The conversation now took the form of a discussion as to which of the members might reasonably be expected to come forward at such a juncture; and as Ronald had no part or interest in this matter he made bold to turn to Mr. Weems, who sate beside him, and engage him in talk on their own account. Indeed, he had rather taken a liking for this timorous little man, and wished to know more about him and his belongings and occupations; and when Mr. Weems revealed to him the great trouble of his life—the existence of a shrill-voiced chanticleer in the backyard of the cottage adjoining his own, out somewhere in the Pollokshaws direction—Ronald was glad to come to his help at once.

'Oh, that's all right,' said he. 'I'll shoot him for you.'

But this calm proposal was like to drive the poor little man daft with terror. His nervous system suffered cruelly from the skirling of the abominable fowl; but even that was to be dreaded less than a summons and a prosecution and a deadly feud with his neighbour, who was a drunken, quarrelsome, cantankerous shoemaker.

'But, God bless me,' Ronald said, 'it's not to be thought of that any human being should be tortured like that by a brute beast. Well, there's another way o' settling the hash o' that screeching thing. You just go and buy a pea-shooter—or if one of the laddies will lend you a tin whistle, that will do; then go and buy twopence-worth of antibilious pills—indeed, I suppose any kind would serve; and then fire half a dozen over into the back-yard; my word, when the bantam gentleman has picked up these bonny looking peas, and swallowed them, he'll no be for flapping his wings and crowing, I'm thinking; he'll rather be for singing the tune of "Annie Laurie." But maybe you're not a good shot with a pea-shooter? Well, I'll come over and do it for you early some morning, when the beast's hungry.'

But it was difficult for any one to talk, even in the most subdued and modest way, with that harsh and strident voice laying down the law at the head of the table. And now the large-waistcoated elder was on the subject of the temperance movement; arraigning the government for not suppressing the liquor-traffic altogether; denouncing the callous selfishness of those who were inclined to temporise with the devil, and laying at their door all the misery caused by the drunkenness of their fellow-creatures; and proudly putting in evidence his own position in the city of Glasgow—his authority in the church—the regard paid to his advice—and the solid, substantial slice of the world's gear that he possessed—as entirely due to the fact that he had never, not even as a young man, imbibed one drop of alcohol. Now Ronald Strang was ordinarily a most abstemious person—and no credit to him, nor to any one in the like case; for his firm physique and his way of living hitherto had equally rendered him independent of any such artificial aid (though a glass of whisky on a wet day on the hillside did not come amiss to him, and his hard head could steer him safely through a fair amount of jollification when those wild lads came down from Tongue).
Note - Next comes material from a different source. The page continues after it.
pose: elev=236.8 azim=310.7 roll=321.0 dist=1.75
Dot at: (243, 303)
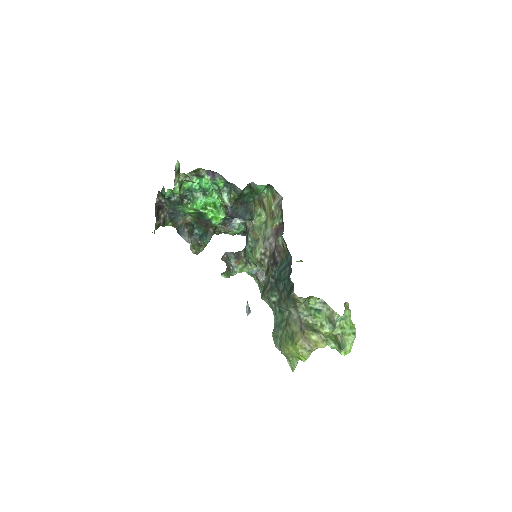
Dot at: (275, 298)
But he was irritated by that loud and raucous voice; he resented the man's arrogance and his domineering over the placid and phlegmatic Andrew, who scarcely opened his mouth; and here and there he began to put in a sharp saying or two that betokened discontent and also a coming storm. 'They used to say that cleanliness was next to godliness; but nowadays ye would put total abstinence half a mile ahead of it,' he would say, or something of the kind; and in due course these two were engaged in a battle-royal of discussion. It shall not be put down here; for who was ever convinced—in morals, or art, or literature, or anything else—by an argument? it needs only be said that the elder, being rather hard pressed, took refuge in Scriptural authority. But alas! this was not of much avail; for the whole family of the East Lothian farmer (not merely the student one of them) had been brought up with exceeding care, and taught to give chapter and verse for everything; so that when Mr. M'Lachlan sought to crush his antagonist with the bludgeon of quotation he found it was only a battledore he had got hold of.

'"Wine is a mocker; strong drink is raging; and whosoever is deceived thereby is not wise,"' he would say severely.